* **Problem statement**:
Reproduce the following lines of the listing without alteration, from the start of the listing through the line with "common name: Common whitetail", both included.

* **Supplied data**:

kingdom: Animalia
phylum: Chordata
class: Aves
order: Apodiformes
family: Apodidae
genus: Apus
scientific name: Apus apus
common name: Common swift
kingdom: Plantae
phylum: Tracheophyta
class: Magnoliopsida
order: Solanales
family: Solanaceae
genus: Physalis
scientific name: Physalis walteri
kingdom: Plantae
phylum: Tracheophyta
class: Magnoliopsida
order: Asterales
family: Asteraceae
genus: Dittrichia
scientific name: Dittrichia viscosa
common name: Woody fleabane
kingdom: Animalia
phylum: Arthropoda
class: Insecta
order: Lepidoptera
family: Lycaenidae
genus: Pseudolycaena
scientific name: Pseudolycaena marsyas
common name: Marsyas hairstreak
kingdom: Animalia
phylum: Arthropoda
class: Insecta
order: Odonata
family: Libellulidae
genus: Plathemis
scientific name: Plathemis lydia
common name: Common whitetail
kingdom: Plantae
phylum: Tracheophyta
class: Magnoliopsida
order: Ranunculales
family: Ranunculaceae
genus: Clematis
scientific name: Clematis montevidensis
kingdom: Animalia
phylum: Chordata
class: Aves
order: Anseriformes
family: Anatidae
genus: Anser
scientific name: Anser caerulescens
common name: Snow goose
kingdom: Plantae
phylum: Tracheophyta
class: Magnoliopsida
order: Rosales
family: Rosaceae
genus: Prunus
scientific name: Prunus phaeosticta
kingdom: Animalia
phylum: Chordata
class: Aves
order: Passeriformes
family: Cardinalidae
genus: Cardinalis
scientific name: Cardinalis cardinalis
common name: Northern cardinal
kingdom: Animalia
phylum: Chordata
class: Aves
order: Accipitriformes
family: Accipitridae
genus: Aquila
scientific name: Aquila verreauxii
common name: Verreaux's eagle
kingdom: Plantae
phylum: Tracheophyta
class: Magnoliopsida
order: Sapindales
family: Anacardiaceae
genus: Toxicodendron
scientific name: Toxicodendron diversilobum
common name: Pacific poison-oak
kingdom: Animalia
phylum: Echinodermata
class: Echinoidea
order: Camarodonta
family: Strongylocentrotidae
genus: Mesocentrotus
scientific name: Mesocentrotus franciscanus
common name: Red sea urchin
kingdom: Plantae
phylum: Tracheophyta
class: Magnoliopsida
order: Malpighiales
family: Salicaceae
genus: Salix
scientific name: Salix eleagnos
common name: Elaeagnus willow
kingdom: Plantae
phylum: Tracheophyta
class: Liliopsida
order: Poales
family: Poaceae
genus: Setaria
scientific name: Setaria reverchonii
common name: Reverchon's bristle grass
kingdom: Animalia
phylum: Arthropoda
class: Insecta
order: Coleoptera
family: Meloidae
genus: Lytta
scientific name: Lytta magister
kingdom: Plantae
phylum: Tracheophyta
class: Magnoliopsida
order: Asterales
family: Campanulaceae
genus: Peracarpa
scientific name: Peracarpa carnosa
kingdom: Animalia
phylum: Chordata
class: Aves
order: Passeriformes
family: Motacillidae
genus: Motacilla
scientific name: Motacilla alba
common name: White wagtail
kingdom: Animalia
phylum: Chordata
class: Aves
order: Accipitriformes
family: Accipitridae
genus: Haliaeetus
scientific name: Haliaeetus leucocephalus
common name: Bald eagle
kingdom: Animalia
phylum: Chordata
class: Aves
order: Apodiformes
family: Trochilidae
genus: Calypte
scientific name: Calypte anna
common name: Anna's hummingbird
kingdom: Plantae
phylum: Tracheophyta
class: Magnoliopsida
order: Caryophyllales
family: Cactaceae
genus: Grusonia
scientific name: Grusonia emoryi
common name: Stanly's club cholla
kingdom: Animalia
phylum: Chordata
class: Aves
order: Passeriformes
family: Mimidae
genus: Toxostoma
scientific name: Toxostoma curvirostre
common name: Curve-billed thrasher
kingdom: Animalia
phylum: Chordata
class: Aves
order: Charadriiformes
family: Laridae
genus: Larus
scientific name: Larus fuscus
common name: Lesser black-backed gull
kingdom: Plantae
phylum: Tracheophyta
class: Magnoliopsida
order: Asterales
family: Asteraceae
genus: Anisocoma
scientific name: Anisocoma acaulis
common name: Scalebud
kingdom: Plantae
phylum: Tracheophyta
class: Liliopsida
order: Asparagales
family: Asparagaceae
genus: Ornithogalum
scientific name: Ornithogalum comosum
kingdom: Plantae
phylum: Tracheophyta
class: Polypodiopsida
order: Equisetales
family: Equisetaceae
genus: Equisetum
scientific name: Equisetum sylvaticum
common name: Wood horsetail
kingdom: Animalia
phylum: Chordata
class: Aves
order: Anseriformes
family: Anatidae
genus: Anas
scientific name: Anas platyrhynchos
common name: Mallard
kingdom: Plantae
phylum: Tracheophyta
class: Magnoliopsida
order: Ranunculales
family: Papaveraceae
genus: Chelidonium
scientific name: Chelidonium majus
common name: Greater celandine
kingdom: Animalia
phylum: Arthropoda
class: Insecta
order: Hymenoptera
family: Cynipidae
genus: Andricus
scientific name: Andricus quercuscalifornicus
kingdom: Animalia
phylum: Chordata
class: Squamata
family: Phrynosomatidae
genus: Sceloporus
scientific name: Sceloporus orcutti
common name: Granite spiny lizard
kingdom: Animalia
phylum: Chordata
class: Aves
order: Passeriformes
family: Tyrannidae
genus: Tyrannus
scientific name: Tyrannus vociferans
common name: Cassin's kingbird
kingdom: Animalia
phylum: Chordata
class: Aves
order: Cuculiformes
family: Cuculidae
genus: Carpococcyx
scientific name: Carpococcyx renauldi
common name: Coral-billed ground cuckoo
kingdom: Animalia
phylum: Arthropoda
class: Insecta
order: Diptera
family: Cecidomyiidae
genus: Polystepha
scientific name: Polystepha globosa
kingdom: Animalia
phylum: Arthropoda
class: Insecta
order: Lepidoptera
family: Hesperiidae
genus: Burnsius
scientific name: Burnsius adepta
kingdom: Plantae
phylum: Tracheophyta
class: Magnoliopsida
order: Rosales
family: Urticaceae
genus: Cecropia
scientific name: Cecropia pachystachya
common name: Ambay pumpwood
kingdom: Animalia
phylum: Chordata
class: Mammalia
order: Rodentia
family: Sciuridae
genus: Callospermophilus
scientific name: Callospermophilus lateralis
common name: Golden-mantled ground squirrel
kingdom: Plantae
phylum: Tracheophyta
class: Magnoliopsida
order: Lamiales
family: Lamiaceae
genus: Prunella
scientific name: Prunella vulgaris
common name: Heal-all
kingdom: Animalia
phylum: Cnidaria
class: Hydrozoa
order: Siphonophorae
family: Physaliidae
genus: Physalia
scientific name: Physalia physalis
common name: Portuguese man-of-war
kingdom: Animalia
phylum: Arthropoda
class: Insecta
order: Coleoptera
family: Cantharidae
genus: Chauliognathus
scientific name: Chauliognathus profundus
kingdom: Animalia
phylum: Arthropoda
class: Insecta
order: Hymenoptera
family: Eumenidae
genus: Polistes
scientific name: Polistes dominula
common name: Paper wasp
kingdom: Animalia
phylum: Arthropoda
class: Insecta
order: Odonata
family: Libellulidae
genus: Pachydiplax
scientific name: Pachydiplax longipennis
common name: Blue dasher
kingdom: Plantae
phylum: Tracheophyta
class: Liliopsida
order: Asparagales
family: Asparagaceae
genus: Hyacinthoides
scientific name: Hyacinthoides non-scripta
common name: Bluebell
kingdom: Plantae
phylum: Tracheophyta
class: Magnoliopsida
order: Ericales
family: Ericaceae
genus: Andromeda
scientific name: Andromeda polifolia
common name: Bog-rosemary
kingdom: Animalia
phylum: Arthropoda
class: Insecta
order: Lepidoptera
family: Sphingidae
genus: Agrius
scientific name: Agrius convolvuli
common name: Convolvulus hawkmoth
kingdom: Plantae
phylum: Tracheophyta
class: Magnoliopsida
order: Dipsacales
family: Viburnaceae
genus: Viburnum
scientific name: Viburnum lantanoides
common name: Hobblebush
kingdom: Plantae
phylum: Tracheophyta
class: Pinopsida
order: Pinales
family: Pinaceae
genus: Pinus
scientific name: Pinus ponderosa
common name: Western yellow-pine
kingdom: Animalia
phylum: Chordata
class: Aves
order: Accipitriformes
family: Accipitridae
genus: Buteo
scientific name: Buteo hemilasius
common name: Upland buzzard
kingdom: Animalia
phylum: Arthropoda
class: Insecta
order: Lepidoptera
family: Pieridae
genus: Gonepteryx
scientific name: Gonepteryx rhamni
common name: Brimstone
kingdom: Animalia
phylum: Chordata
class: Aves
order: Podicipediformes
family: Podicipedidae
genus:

* **Output of the exercise**:
kingdom: Animalia
phylum: Chordata
class: Aves
order: Apodiformes
family: Apodidae
genus: Apus
scientific name: Apus apus
common name: Common swift
kingdom: Plantae
phylum: Tracheophyta
class: Magnoliopsida
order: Solanales
family: Solanaceae
genus: Physalis
scientific name: Physalis walteri
kingdom: Plantae
phylum: Tracheophyta
class: Magnoliopsida
order: Asterales
family: Asteraceae
genus: Dittrichia
scientific name: Dittrichia viscosa
common name: Woody fleabane
kingdom: Animalia
phylum: Arthropoda
class: Insecta
order: Lepidoptera
family: Lycaenidae
genus: Pseudolycaena
scientific name: Pseudolycaena marsyas
common name: Marsyas hairstreak
kingdom: Animalia
phylum: Arthropoda
class: Insecta
order: Odonata
family: Libellulidae
genus: Plathemis
scientific name: Plathemis lydia
common name: Common whitetail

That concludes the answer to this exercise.